WHAT IS REQUIRED
Can you copy every line of the data below, word for word and without changes?

───── TASK INPUTS ─────

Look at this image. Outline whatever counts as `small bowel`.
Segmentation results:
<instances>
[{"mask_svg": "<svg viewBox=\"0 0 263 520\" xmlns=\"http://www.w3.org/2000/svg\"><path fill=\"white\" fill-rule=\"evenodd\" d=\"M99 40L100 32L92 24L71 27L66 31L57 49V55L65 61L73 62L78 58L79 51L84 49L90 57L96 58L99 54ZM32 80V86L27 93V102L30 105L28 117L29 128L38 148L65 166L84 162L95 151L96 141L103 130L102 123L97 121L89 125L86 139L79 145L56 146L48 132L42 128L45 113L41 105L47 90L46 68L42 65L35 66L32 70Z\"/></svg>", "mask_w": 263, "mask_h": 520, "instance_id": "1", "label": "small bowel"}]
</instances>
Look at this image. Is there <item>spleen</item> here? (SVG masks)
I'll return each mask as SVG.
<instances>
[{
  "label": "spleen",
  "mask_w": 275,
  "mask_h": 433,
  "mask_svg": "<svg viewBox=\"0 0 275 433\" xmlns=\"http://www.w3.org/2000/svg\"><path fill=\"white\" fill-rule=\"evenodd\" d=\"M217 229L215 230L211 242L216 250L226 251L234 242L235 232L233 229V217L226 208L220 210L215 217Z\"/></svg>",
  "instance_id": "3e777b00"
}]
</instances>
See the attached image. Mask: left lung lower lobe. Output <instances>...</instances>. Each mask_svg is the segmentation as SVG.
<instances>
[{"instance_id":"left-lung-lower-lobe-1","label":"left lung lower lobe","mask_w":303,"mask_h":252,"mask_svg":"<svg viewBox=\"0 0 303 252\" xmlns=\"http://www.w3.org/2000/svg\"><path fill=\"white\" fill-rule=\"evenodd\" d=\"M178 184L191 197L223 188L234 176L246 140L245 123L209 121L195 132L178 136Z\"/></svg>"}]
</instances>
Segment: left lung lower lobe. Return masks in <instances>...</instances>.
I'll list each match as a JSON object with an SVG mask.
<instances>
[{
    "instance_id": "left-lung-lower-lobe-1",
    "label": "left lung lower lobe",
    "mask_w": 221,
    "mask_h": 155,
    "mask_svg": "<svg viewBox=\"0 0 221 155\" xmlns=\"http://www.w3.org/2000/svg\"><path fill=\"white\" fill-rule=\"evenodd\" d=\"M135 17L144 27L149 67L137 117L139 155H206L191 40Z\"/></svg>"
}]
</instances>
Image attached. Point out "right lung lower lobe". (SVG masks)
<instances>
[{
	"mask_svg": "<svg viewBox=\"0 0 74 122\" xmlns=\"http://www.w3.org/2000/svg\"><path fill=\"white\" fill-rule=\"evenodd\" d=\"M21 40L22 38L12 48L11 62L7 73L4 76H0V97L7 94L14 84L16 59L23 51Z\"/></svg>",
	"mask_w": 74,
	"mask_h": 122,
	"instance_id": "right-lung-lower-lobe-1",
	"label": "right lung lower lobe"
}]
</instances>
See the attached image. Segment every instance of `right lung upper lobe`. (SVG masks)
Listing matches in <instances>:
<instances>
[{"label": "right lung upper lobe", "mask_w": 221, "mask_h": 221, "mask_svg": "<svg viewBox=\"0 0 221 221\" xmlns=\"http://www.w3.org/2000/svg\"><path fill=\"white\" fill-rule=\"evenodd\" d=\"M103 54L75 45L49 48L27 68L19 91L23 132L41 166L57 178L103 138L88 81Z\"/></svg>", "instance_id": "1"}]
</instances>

─────

RESULT
Look at this image. Outline whatever counts as `small bowel`.
Segmentation results:
<instances>
[{"mask_svg": "<svg viewBox=\"0 0 263 520\" xmlns=\"http://www.w3.org/2000/svg\"><path fill=\"white\" fill-rule=\"evenodd\" d=\"M99 40L100 32L92 24L71 27L66 31L57 49V55L65 61L73 62L78 58L79 51L84 49L90 57L96 58L99 54ZM32 80V86L27 93V102L30 105L28 117L29 128L38 148L65 166L84 162L95 151L96 141L103 130L102 123L97 121L89 125L86 139L79 145L56 146L48 132L42 128L45 113L41 105L47 90L46 68L42 65L35 66L32 70Z\"/></svg>", "mask_w": 263, "mask_h": 520, "instance_id": "1", "label": "small bowel"}]
</instances>
Look at this image. Is there <item>spleen</item> here? (SVG masks)
I'll return each mask as SVG.
<instances>
[{
  "label": "spleen",
  "mask_w": 275,
  "mask_h": 433,
  "mask_svg": "<svg viewBox=\"0 0 275 433\" xmlns=\"http://www.w3.org/2000/svg\"><path fill=\"white\" fill-rule=\"evenodd\" d=\"M217 229L215 230L211 242L216 250L226 251L234 242L235 232L233 229V217L226 208L220 210L215 217Z\"/></svg>",
  "instance_id": "3e777b00"
}]
</instances>
See the attached image. Mask: left lung lower lobe. Output <instances>...</instances>. Each mask_svg is the segmentation as SVG.
<instances>
[{"instance_id":"left-lung-lower-lobe-1","label":"left lung lower lobe","mask_w":303,"mask_h":252,"mask_svg":"<svg viewBox=\"0 0 303 252\" xmlns=\"http://www.w3.org/2000/svg\"><path fill=\"white\" fill-rule=\"evenodd\" d=\"M178 184L191 197L223 188L234 176L246 140L245 123L209 121L195 132L178 136Z\"/></svg>"}]
</instances>
Segment: left lung lower lobe. Return masks in <instances>...</instances>.
I'll list each match as a JSON object with an SVG mask.
<instances>
[{
    "instance_id": "left-lung-lower-lobe-1",
    "label": "left lung lower lobe",
    "mask_w": 221,
    "mask_h": 155,
    "mask_svg": "<svg viewBox=\"0 0 221 155\" xmlns=\"http://www.w3.org/2000/svg\"><path fill=\"white\" fill-rule=\"evenodd\" d=\"M135 17L144 27L149 67L137 117L139 155H206L191 40Z\"/></svg>"
}]
</instances>
Image attached. Point out "right lung lower lobe". (SVG masks)
<instances>
[{
	"mask_svg": "<svg viewBox=\"0 0 74 122\" xmlns=\"http://www.w3.org/2000/svg\"><path fill=\"white\" fill-rule=\"evenodd\" d=\"M21 40L22 38L12 48L11 62L7 73L4 76H0V97L7 94L14 84L16 59L23 51Z\"/></svg>",
	"mask_w": 74,
	"mask_h": 122,
	"instance_id": "right-lung-lower-lobe-1",
	"label": "right lung lower lobe"
}]
</instances>
See the attached image. Segment every instance of `right lung upper lobe`. (SVG masks)
Listing matches in <instances>:
<instances>
[{"label": "right lung upper lobe", "mask_w": 221, "mask_h": 221, "mask_svg": "<svg viewBox=\"0 0 221 221\" xmlns=\"http://www.w3.org/2000/svg\"><path fill=\"white\" fill-rule=\"evenodd\" d=\"M103 54L75 45L49 48L27 68L19 91L23 132L41 166L57 178L103 138L88 81Z\"/></svg>", "instance_id": "1"}]
</instances>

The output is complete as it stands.